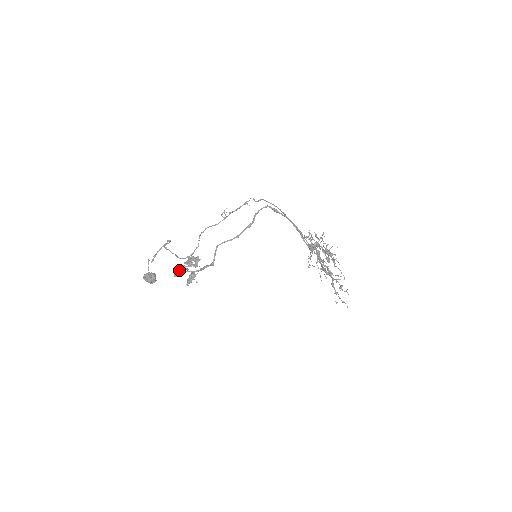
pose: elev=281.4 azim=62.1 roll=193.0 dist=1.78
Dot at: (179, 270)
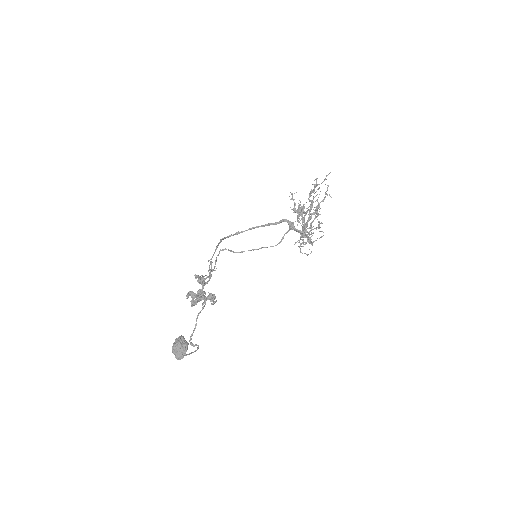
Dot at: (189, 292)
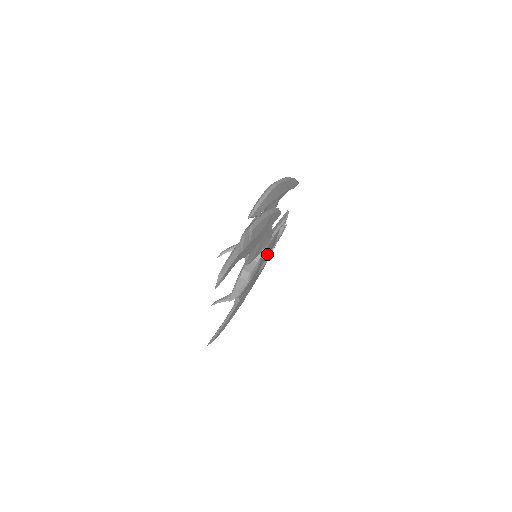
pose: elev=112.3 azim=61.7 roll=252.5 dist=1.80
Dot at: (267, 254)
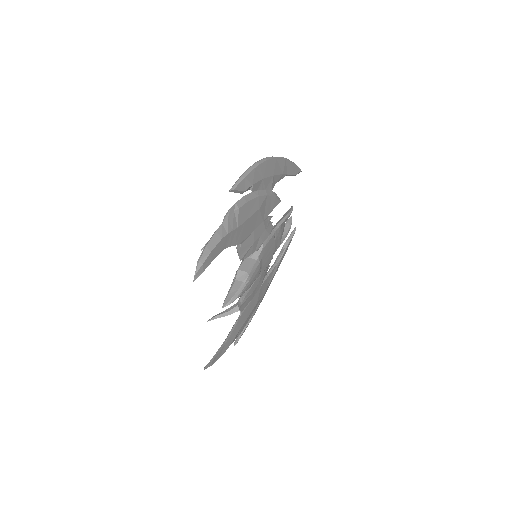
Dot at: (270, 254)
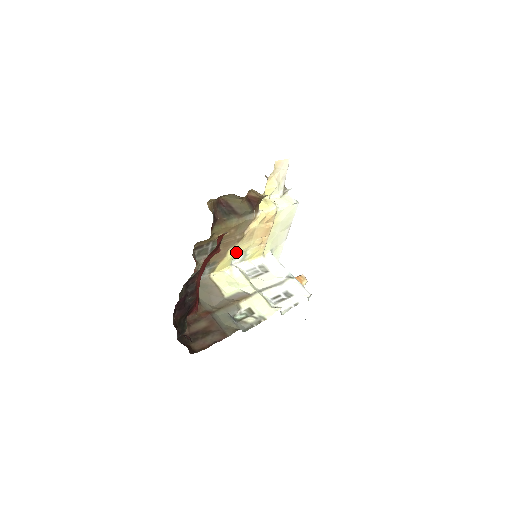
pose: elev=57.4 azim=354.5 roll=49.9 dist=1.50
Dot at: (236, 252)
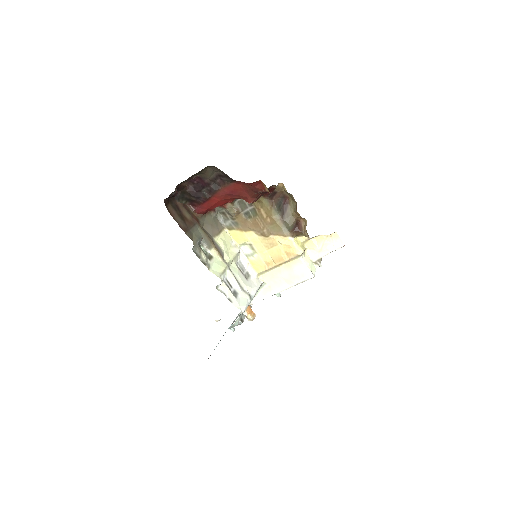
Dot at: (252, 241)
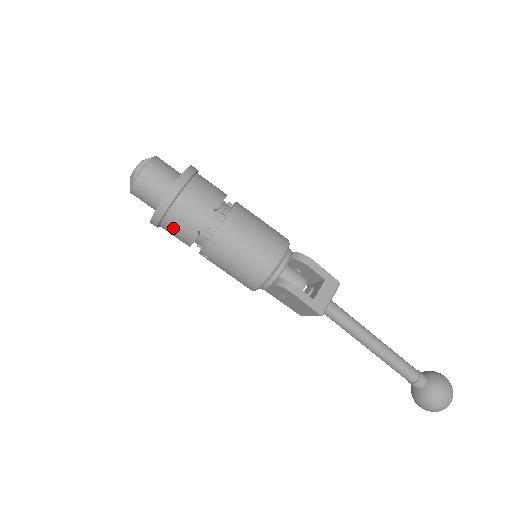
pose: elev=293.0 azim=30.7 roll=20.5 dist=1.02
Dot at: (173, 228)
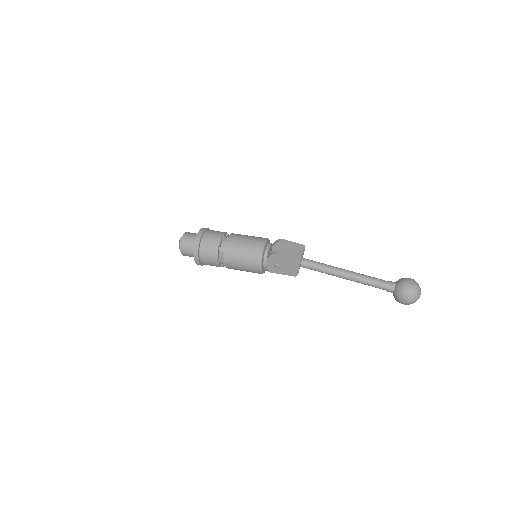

= = =

● **What is asked**
Extract from the entries above every line that contains the string "elev", copying each one in full.

● **Written solution**
pose: elev=281.4 azim=62.1 roll=193.0 dist=1.78
pose: elev=112.3 azim=61.7 roll=252.5 dist=1.80
pose: elev=57.4 azim=354.5 roll=49.9 dist=1.50
pose: elev=293.0 azim=30.7 roll=20.5 dist=1.02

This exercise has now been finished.